Odeon of Herodes Atticus

The Odeon of Herodes Atticus is a stone theatre structure that is located on the southwest slope of the Acropolis of Athens. Wealthy Roman Herodes Atticus in memory of his wife Regilla built it in AD 161. It was excavated in 1857-1858 and completely restored using pentelic marble between 1950-1961. With the Acropolis as a backdrop, the Odeon of Herodes Atticus evokes a sense of history and awe.

The Odeon of Herodes Atticus is a main venue of the Athens Festival, which is part of the Hellenic Festival, Greece’s premier cultural festival that features an impressive line-up of local and international music, dance, and theatre. It runs from late May until October each year. Festival patrons sit on cushions on the worn marble seats to enjoy the diverse program of entertainment that has been going strong for more than 50 years.

Memorable modern shows and performances that have been held at The Odeon of Herodes Atticus include the Miss Universe 1973 pageant, Yanni’s Live at the Acropolis performance in September 1993, Sting’s Mercury Falling Tour on May 17, 1996, Elton John’s two concerts at the venue during his Medusa Tour in 2000, and tenor Andrea Bocelli’s concert that was held to raise funds for cancer research.

Theatre of Epidavros

Polykleitos the Younger designed the Theatre of Epidavros in the 4th century BC. The original 34 rows were extended in Roman times by another 21 rows. Located on the Peloponnese amid pine-clad hills, it is another beautiful location to enjoy entertainment.

The Theatre of Epidavros is one of the best-preserved Classical Greek structures. It is built of limestone and restored Corinthian pilasters flank the entrance. It seats up to 14,000 people and is known for its symmetry and beauty.
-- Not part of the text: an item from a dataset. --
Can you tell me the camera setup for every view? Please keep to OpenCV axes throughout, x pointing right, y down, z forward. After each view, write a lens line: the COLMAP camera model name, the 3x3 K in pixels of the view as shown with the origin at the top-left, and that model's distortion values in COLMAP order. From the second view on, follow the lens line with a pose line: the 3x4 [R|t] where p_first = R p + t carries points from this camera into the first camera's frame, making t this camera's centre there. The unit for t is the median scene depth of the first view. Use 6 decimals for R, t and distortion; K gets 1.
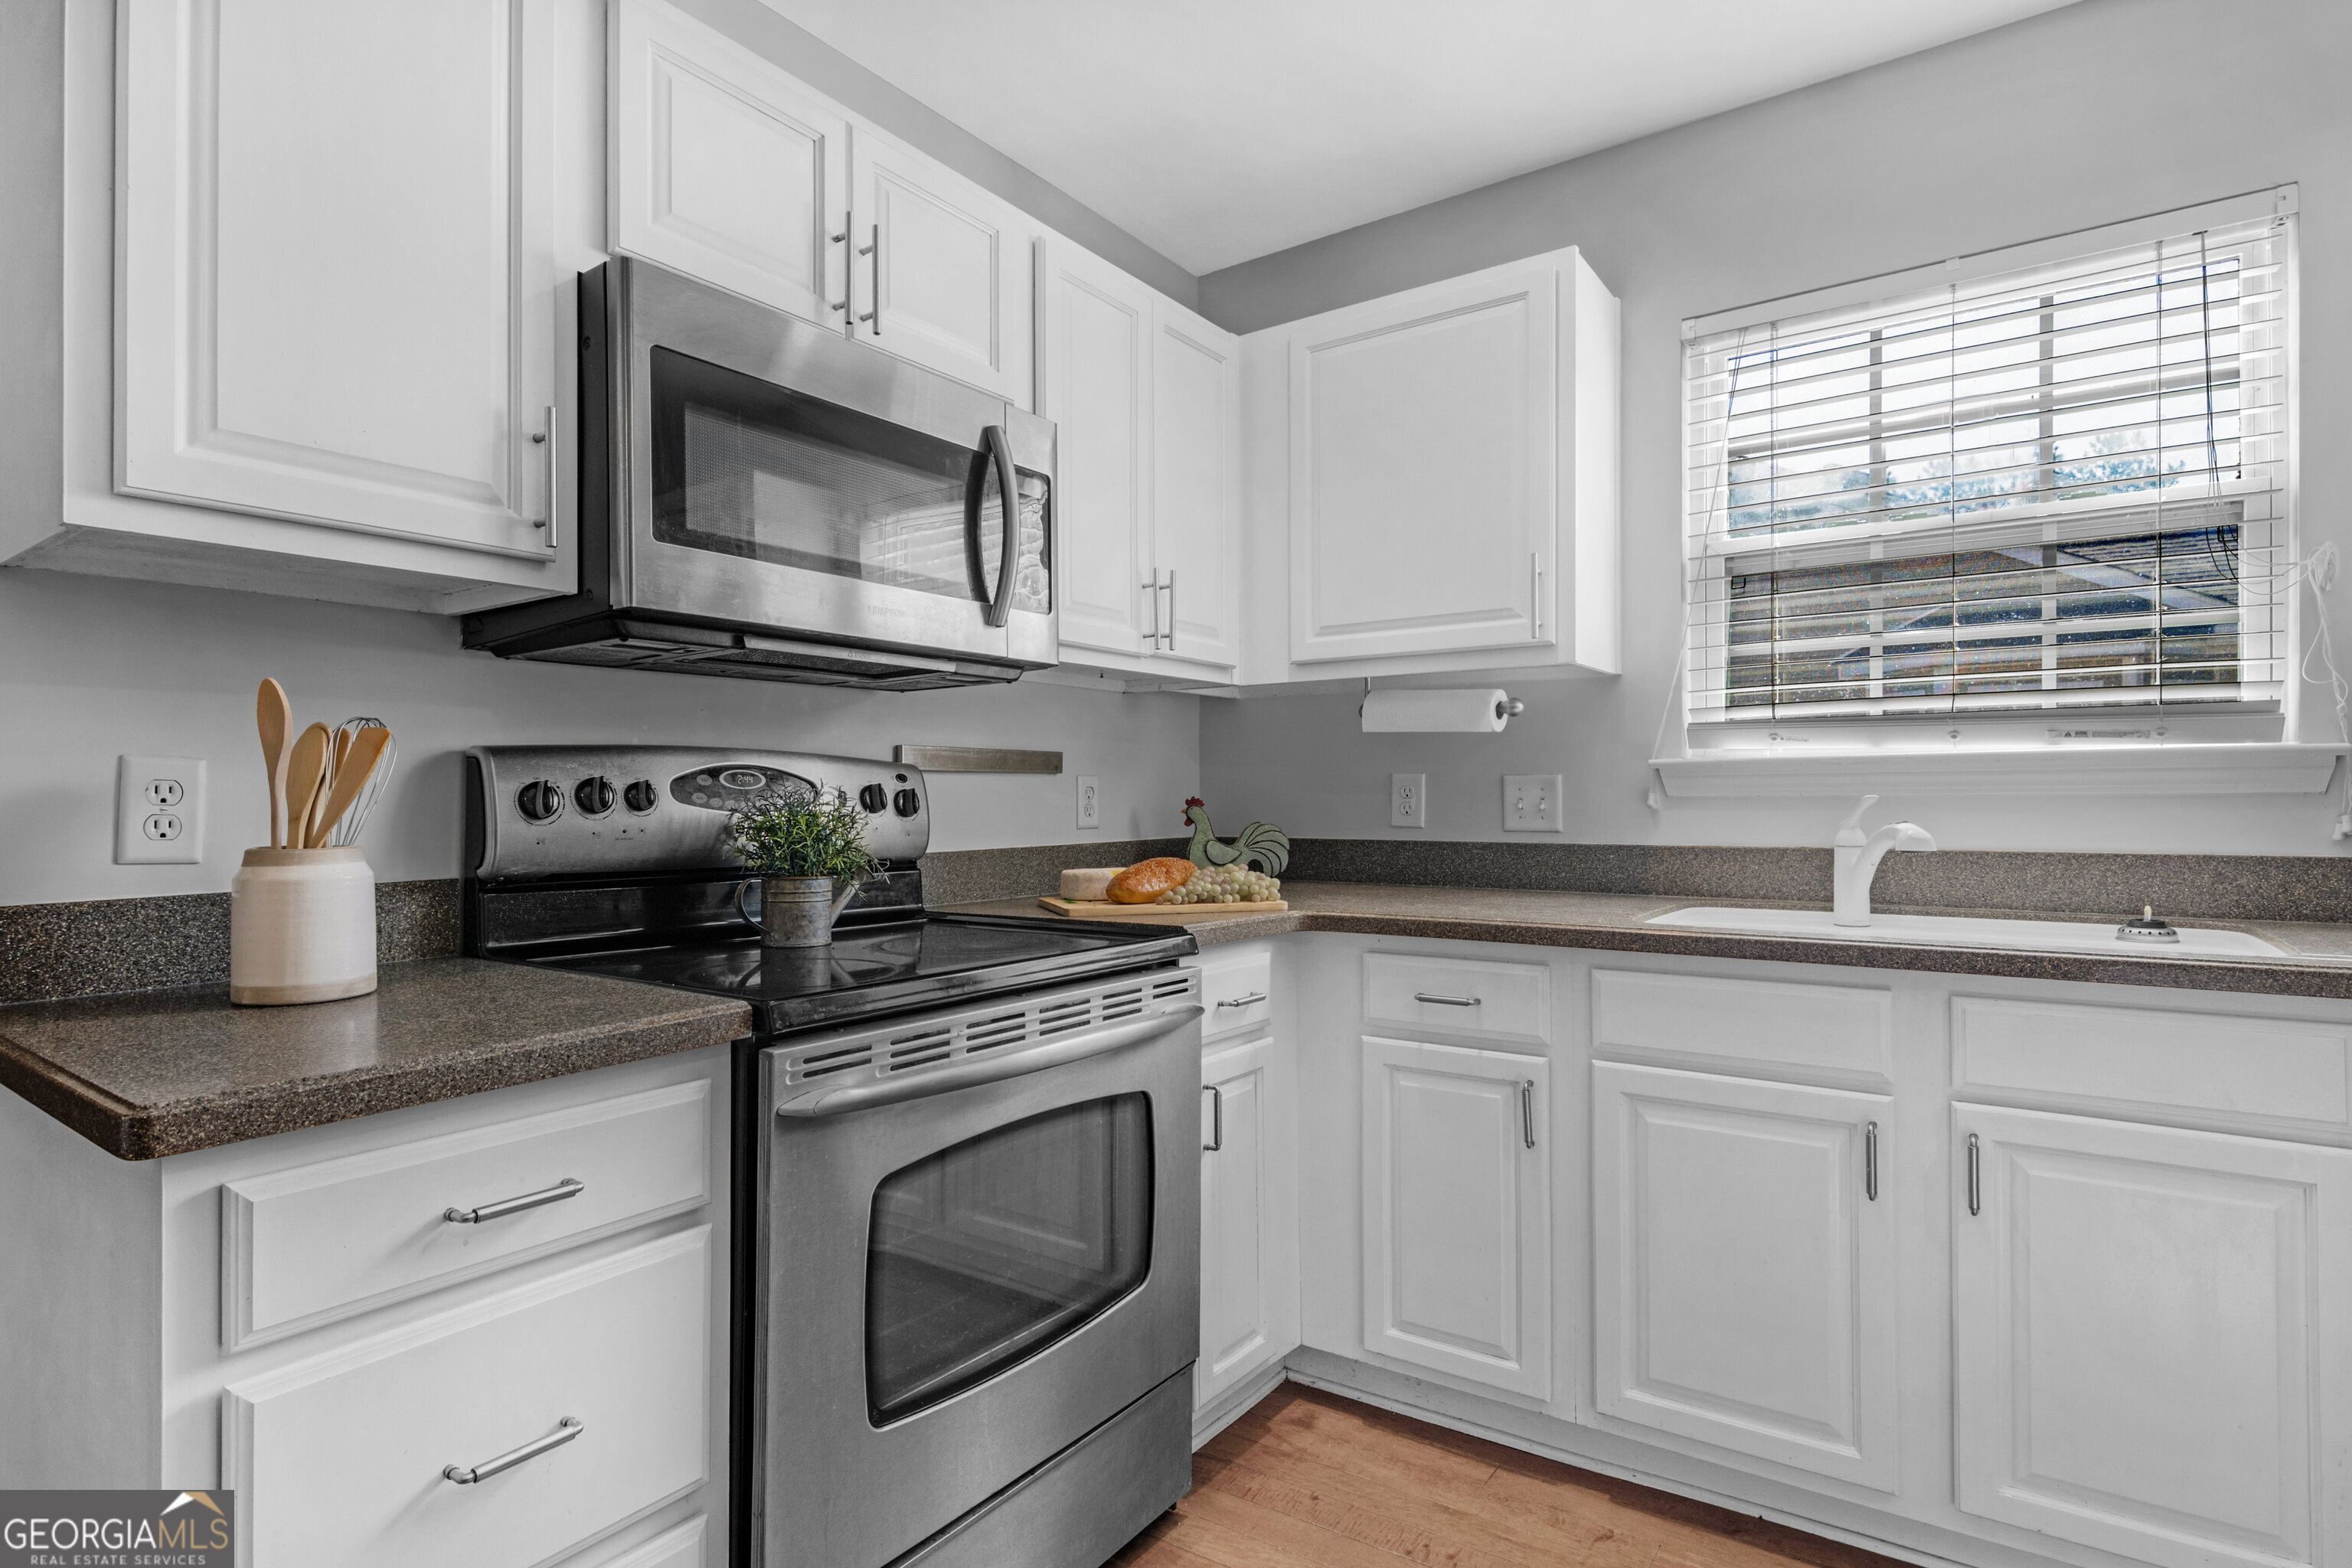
lens RADIAL K [[1161.4, 0, 1173.3], [0, 1161.4, 790.2], [0, 0, 1]] dist [-0.002398, -0.000752]
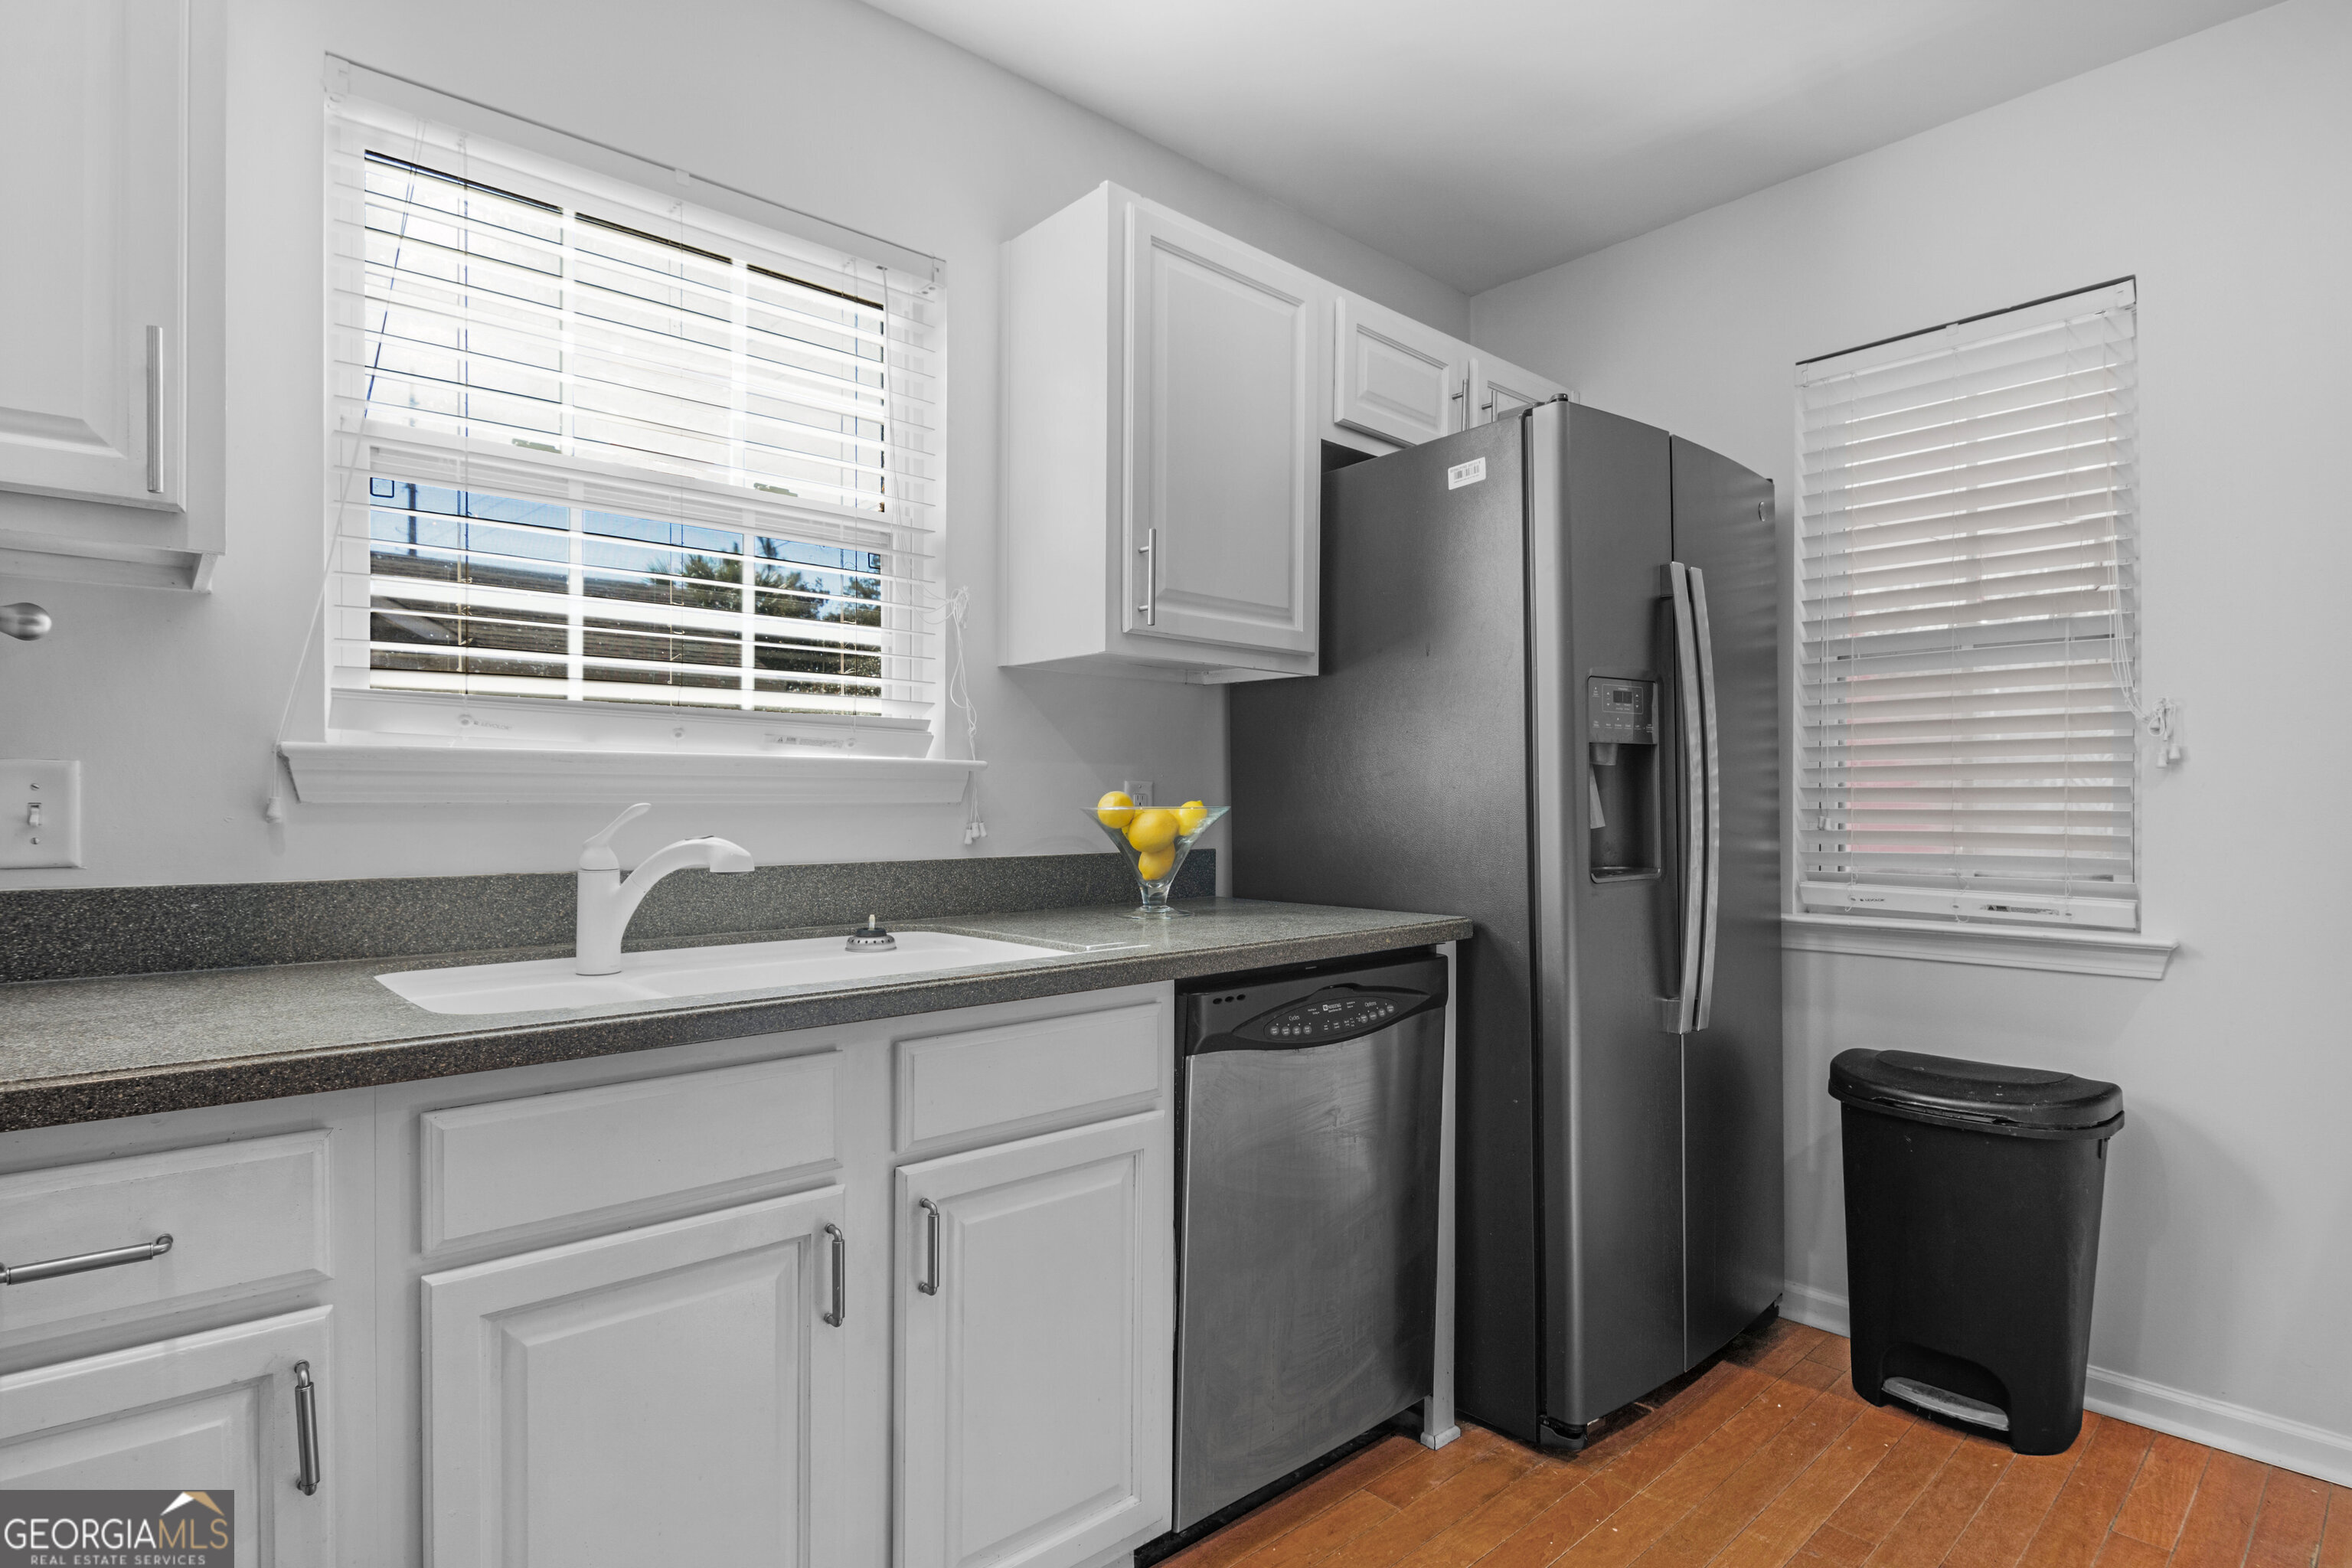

The Theatre of Epidavros is renowned for its amazing acoustics. A coin dropped in the center can be heard from the highest seat. Tour guides have been known to scatter their groups in the stands and show them how easily they can hear the sound of a match struck at center-stage. A 2007 study performed by the Georgia Institute of Technology indicates that the astonishing acoustic properties are the result of the advanced design: The rows of limestone seats filter out low-frequency sounds, such as the murmur of the crowd, and amplify high-frequency sounds from the stage.

Like The Odeon of Herodes Atticus, The Theatre of Epidavros is also used for performances during the annual Hellenic Festival.